İstanbul’un iyi ki adaları var. Nefesi gibi, kaçamağı gibi. Uzaktan İstanbul’a bakma şansı veren, temiz havası, motorsuzluğuyla birkaç saatliğine keşmekeşten uzaklaştıran sıra sıra dizili, irili ufaklı Adalar.
Büyükada, Heybeli, Burgaz, Kınalı, Sedef…
Bostancı’dan, Kadıköy’den Beşiktaş’tan sabah saatlerinde vapuru yakalayıp, denizin üzerinde keyifli bir seyahat. Sonrasında egzoz kokulu olmayan sokaklardasınız. Adalar’ın da her biri kendi içinde ayrı ama, geneli size eski Türk filmleri hissi veren müstakil havalı evlerle bezeli sokaklar. Hayatın daha yavaş akma hissi… Bisikletli ve at arabalı turlar…

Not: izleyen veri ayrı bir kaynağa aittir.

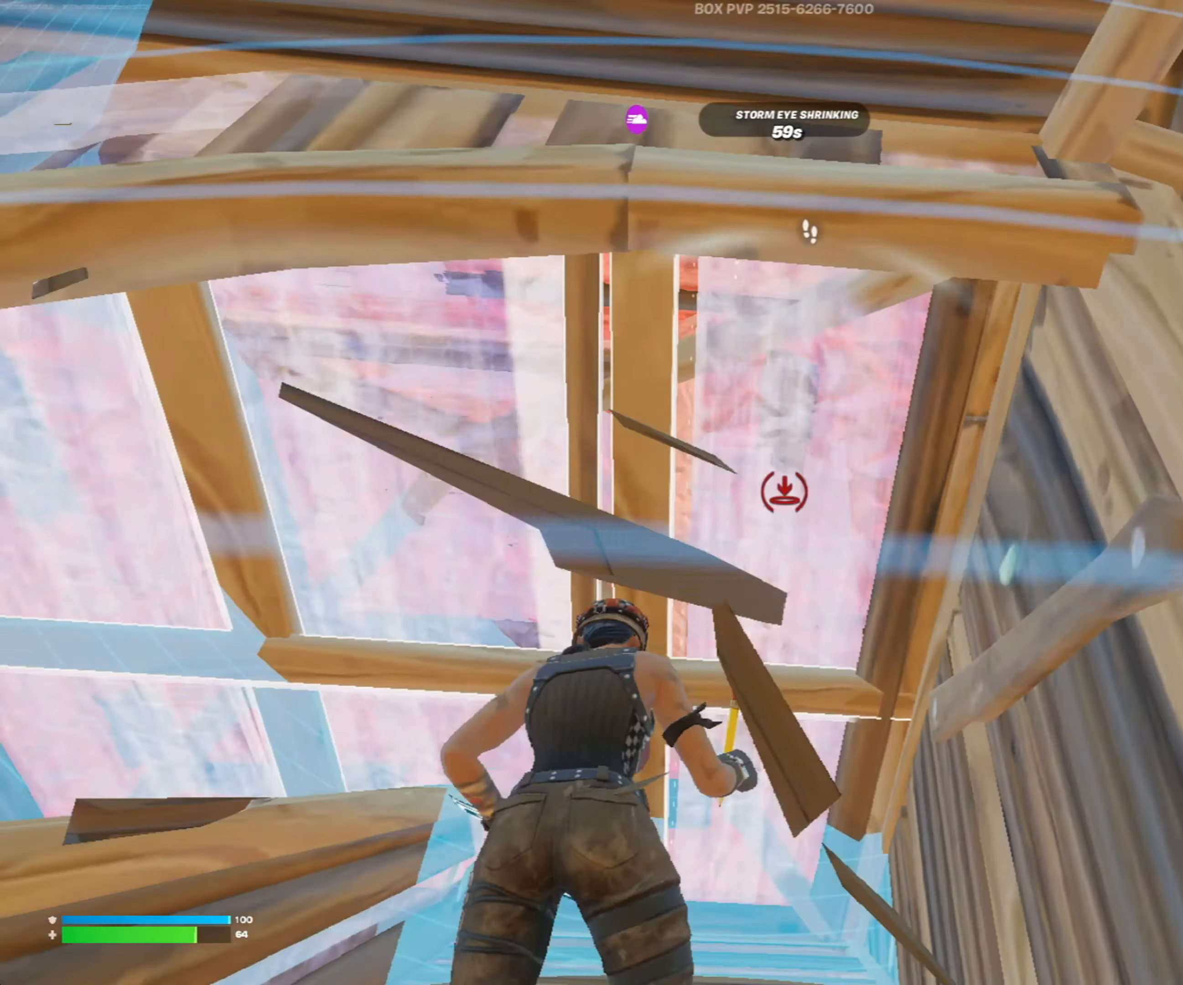
{"buttons": [], "left_stick": "right", "right_stick": "center", "events": [[67, "L2", "up"], [67, "Y", "down"], [100, "R1", "up"], [167, "Y", "up"], [200, "left_stick", "right"], [333, "L3", "down"], [333, "left_stick", "center"], [400, "R2", "down"], [433, "L3", "up"], [433, "R2", "up"], [467, "left_stick", "right"]]}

Büyükada şimdilerde en çok turist akınına uğrayan ve hala Prens Adaları arasında en popüler olanı. Ancak onun da kaçamak ve kuytu köşeleri var. Ada’nın arka taraflarında özellikle yazın yürüyerek gitmenin zor olabileceği birçok plaj var. Eskibağ Restoranı da bu plajlardan bir tanesinin üst kısmında yer alıyor. Alt tarafı plaj, üst kısımda ise muhteşem bir manzaranın içinde sevimli salaş bir restoran bulunuyor.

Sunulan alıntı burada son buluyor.